El último guardián

El último guardián de la luz se levantó a apagarla. No hay candela que sea rival del sol cuando sale, aunque no salga siempre en ese fin del mundo. Era joven, la candela, apenas llevaba una noche encendida. La mano que sostuvo la llama antes de soplar también lo era, un par de manchas apenas. Apoyado contra el muro corto que lo protegía de las manos del mar, siempre con ganas de llevárselo, respiró el viento salado. Estando afuera, en días como hoy que las olas visten la torre donde vive, no hay nada que se haga sin esfuerzo. Hasta inhalar, porque hay que pelearle el oxígeno a la ráfaga furiosa y mojada que pasa enfrente. 

La torre fue construida en un tiempo distinto, en guerra contra los cantos de sirenas, para guiar marineros a puertos sin riscos y siempre hubo alguien que la iluminara por dentro. Desde ancianos queriendo expiar vidas felices en un lugar sin gente, hasta familias de exploradores que necesitan descansar de la incertidumbre pero que no se pueden alejar de la orilla del pozo en el que han caído tantas veces. 

El sol calentó un costado de la torre, moviéndose hacia el hombro izquierdo del sacerdote, quien abrió su mano para recibir su luz en el rito de cada mañana. Llevaba siglos haciendo lo mismo, un amanecer eterno entre los peces y monstruos y barcos. Lo dejaron allí, sin remplazo, atando su eternidad a la de la piedra hasta que cada paso que da, es una extensión del faro mismo, su parte movible entre tanta permanencia.
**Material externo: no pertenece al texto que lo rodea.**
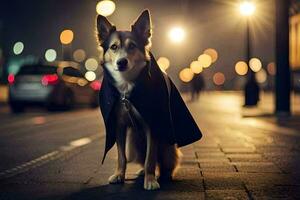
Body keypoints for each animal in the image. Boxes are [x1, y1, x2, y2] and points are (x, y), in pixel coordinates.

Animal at [97, 9, 203, 191]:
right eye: (113, 47)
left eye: (132, 46)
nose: (121, 62)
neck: (126, 86)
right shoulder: (119, 125)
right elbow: (121, 156)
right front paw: (119, 175)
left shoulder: (152, 123)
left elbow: (150, 159)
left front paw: (151, 180)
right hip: (133, 145)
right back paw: (141, 172)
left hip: (167, 146)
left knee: (165, 163)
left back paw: (163, 175)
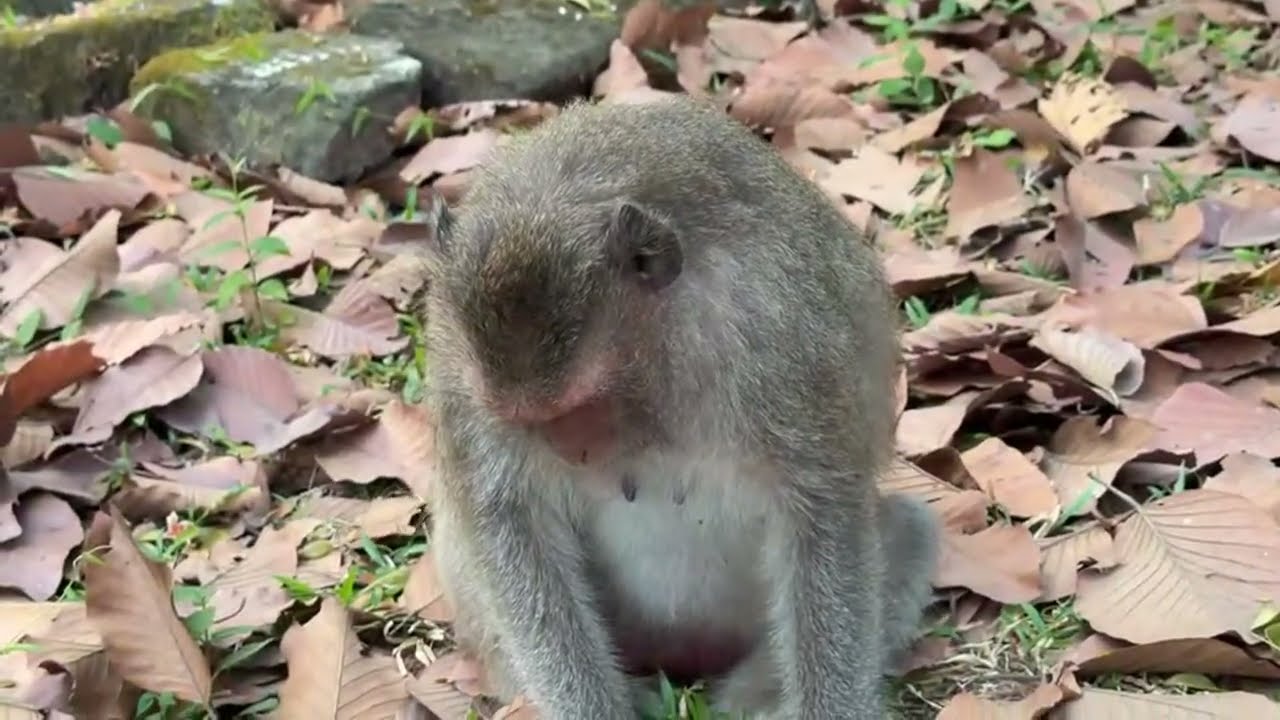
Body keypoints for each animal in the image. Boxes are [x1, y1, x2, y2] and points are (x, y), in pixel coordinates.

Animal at [420, 94, 940, 719]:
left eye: (578, 408)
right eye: (526, 421)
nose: (570, 450)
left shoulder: (778, 338)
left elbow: (822, 512)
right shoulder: (455, 365)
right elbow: (512, 525)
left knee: (908, 531)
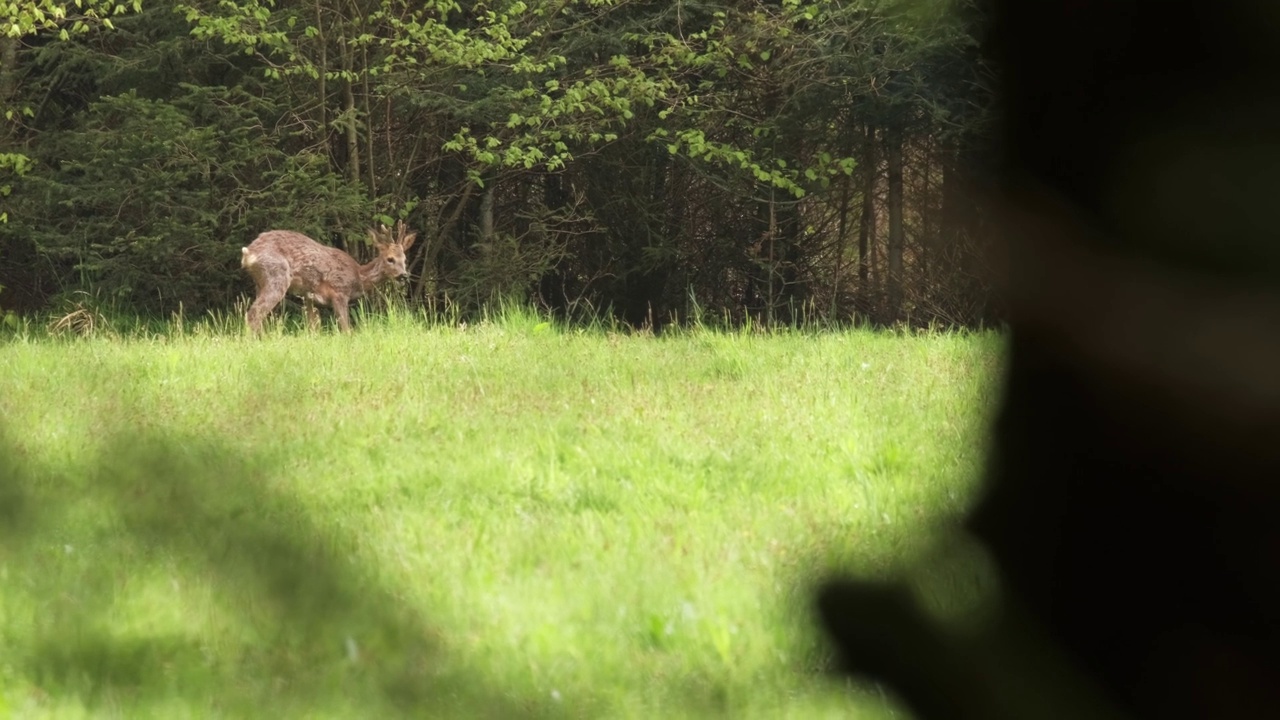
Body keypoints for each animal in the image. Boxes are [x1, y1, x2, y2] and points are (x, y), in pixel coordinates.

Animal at [239, 220, 414, 333]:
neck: (358, 276)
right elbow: (346, 328)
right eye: (390, 259)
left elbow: (313, 327)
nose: (403, 275)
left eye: (405, 259)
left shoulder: (309, 296)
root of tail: (249, 253)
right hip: (277, 276)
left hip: (260, 282)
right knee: (254, 314)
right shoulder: (339, 292)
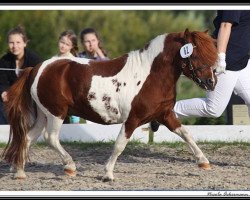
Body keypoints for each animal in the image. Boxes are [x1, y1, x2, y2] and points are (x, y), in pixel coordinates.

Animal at [1, 28, 217, 181]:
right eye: (195, 55)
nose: (211, 82)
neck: (151, 75)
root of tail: (37, 68)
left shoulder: (165, 114)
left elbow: (186, 134)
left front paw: (204, 162)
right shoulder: (133, 119)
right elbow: (120, 144)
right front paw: (108, 174)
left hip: (43, 114)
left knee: (28, 137)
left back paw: (19, 172)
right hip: (56, 113)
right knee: (50, 138)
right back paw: (69, 166)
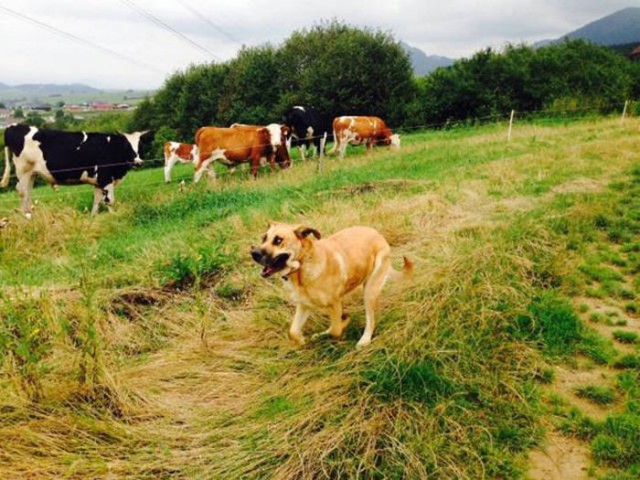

Esa mañana vio un pájaro moverse en dirección contraria del cielo y tuvo que explorar el mar. Las olas retrocedieron, dejando un espacio de arena sumergida al descubierto y el viento se cayó hasta el fondo. El silencio de una pregunta flotó frente a los ojos del monje, quien no supo en un principio si estaba dirigida a él, o al edificio, o a la luz que acababa de apagar. 

Todo era lo mismo. Su vida, entre ese recinto construido como la marca del fin del mundo, erigido hacia el cielo, le fue suficiente hasta en ese instante en que el movimiento dejó de existir. Sin algo qué hacer, tuvo que reconocerse a sí mismo. Alargó la mano hacia el agua hecha pared a su derecha, mojando el dedo índice y llevándoselo a la boca para comprobar si aún existía la sal. Volteó la cabeza hacia el sol para comprobar su calor. Dio un paso hacia la orilla, sin apenas ponerle atención al muro que tuvo que salvar. La caída no le pareció tan larga, ni tan descabellado dejar el faro. Que se quede la luz apagada, pensó, yo ya no tengo fuego con qué encenderla. El hombre se dejó caer por la orilla de la pared y nunca vimos si llegó al fondo, porque el mar corrió a abrazarlo. 

Esa noche, la candela se encendió sola, como lo había hecho todas las veces que el último guardián de la luz salió a volar.